Please extract every line from the entries below that contains the string "Abstellkammer".

┌─ DATA PROVIDED

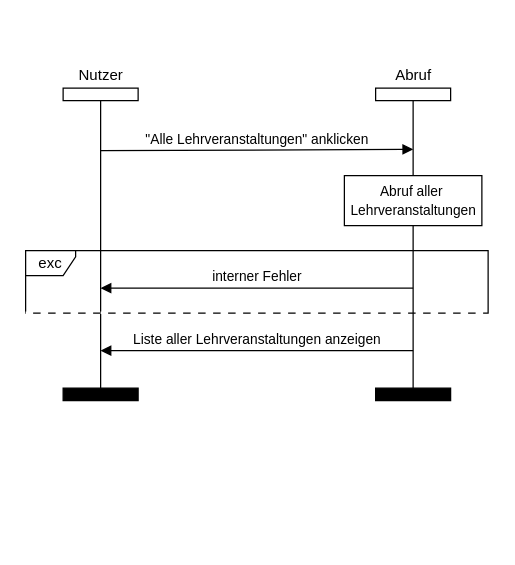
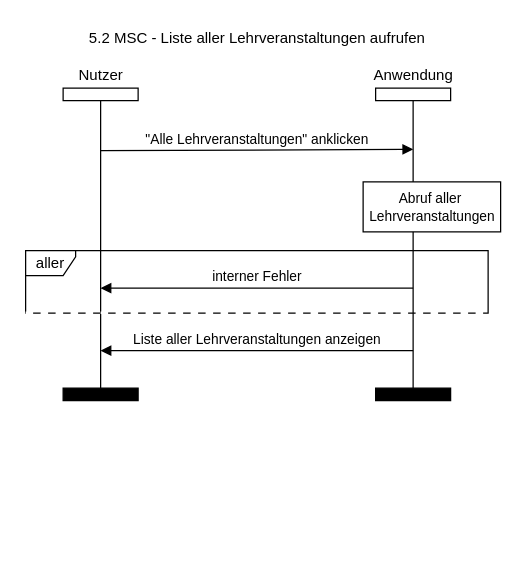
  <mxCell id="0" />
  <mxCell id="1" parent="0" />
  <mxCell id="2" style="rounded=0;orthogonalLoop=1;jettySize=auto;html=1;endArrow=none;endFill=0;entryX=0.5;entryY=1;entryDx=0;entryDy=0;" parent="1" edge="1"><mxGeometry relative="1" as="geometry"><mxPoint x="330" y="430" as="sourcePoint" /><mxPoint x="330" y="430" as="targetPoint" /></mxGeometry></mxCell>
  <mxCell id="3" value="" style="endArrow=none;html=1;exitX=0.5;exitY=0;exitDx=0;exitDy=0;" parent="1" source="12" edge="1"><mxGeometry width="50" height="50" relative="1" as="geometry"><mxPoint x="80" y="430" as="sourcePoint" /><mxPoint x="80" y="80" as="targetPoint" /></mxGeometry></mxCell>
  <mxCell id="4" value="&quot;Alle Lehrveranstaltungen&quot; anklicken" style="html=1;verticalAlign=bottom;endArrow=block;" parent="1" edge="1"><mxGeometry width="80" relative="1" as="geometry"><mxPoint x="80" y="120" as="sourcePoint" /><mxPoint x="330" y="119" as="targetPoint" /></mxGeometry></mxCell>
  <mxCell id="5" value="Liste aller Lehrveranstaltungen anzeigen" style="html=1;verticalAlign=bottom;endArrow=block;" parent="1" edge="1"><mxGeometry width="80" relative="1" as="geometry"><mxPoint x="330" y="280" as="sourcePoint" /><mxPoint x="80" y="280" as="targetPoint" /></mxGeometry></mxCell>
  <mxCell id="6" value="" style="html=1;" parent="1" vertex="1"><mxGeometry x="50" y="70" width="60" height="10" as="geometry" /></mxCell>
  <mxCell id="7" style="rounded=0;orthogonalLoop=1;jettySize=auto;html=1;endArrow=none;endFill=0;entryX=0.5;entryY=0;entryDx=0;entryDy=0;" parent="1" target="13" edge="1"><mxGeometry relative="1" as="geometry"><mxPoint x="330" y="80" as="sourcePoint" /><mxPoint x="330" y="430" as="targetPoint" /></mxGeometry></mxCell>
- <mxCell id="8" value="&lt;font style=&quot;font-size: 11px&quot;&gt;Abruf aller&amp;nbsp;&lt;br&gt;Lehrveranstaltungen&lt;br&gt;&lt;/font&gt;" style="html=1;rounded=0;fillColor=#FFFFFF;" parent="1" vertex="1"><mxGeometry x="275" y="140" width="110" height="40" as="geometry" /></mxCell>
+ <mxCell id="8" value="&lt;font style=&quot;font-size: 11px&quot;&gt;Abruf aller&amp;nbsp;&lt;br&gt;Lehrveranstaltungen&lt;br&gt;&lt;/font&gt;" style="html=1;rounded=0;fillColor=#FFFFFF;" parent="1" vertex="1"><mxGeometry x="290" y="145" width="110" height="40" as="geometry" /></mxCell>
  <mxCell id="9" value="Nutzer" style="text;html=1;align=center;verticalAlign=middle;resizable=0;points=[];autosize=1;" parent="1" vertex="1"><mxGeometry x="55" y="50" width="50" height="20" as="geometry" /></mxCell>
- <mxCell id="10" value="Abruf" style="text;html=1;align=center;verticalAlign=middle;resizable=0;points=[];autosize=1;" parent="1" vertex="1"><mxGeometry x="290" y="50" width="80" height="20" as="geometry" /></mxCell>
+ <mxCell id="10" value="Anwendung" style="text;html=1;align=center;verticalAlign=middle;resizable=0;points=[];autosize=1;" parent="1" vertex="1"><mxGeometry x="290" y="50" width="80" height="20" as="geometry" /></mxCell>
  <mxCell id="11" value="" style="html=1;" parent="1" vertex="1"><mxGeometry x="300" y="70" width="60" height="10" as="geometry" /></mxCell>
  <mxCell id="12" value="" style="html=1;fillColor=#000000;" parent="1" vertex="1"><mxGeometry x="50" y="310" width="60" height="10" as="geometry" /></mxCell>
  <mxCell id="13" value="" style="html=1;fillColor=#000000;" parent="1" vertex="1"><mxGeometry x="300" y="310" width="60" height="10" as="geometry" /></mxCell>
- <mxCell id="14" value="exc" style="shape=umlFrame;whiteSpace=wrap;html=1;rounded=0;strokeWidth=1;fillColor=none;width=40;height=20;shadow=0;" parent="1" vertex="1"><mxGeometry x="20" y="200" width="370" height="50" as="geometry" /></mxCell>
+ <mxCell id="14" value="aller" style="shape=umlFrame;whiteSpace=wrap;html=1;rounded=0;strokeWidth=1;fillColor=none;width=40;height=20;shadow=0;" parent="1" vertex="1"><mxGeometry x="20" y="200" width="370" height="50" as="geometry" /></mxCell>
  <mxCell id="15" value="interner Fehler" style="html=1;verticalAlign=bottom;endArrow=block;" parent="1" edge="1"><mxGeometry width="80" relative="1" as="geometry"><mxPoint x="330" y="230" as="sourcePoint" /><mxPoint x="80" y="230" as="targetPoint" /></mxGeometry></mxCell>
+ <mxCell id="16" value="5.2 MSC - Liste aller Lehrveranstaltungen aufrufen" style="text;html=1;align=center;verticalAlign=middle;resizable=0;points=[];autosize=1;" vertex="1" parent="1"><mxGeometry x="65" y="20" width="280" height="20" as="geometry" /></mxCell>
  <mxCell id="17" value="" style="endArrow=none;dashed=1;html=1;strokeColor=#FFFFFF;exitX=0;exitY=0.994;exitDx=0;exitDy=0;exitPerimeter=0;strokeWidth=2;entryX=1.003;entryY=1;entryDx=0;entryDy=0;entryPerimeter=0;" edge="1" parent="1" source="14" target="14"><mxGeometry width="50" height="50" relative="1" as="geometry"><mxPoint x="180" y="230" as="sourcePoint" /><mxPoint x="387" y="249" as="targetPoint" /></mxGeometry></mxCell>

└─
┌─ DATA PROVIDED

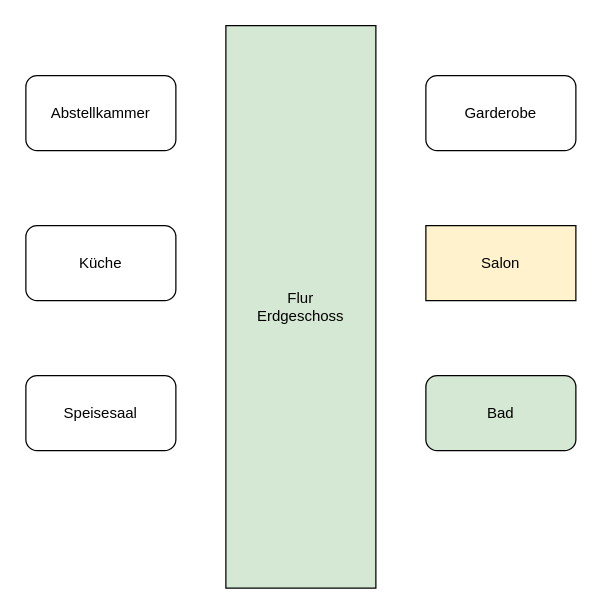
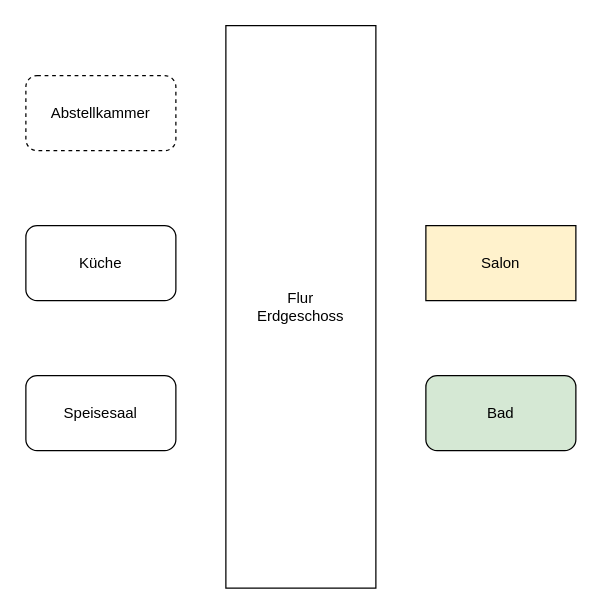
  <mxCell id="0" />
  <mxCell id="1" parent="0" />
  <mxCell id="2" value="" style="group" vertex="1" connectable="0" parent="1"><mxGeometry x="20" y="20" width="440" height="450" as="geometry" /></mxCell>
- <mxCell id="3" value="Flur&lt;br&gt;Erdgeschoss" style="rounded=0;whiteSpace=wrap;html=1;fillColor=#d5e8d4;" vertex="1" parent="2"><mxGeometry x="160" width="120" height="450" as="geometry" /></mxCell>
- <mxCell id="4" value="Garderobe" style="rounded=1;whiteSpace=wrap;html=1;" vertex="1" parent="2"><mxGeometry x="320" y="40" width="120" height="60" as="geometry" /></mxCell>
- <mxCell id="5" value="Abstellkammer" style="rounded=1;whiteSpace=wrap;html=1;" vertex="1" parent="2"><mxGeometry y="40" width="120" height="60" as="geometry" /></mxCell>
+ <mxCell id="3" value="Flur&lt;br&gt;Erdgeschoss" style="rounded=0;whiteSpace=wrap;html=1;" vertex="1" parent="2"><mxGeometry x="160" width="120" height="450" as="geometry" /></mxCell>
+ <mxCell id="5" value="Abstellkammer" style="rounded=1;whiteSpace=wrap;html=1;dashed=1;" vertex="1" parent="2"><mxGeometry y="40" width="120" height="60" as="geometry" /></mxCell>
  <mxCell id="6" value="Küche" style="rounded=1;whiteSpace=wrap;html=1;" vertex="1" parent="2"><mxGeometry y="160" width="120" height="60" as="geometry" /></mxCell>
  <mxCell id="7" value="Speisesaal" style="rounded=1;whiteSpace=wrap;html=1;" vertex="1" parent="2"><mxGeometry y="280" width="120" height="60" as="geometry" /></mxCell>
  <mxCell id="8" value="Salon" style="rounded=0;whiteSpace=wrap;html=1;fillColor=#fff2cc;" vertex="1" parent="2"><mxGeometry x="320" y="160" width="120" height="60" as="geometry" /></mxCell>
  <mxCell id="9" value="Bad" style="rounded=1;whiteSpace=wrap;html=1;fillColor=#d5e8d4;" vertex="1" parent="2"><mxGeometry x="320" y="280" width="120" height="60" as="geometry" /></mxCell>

└─

RESULT OF THE TASK:
- <mxCell id="5" value="Abstellkammer" style="rounded=1;whiteSpace=wrap;html=1;" vertex="1" parent="2"><mxGeometry y="40" width="120" height="60" as="geometry" /></mxCell>
+ <mxCell id="5" value="Abstellkammer" style="rounded=1;whiteSpace=wrap;html=1;dashed=1;" vertex="1" parent="2"><mxGeometry y="40" width="120" height="60" as="geometry" /></mxCell>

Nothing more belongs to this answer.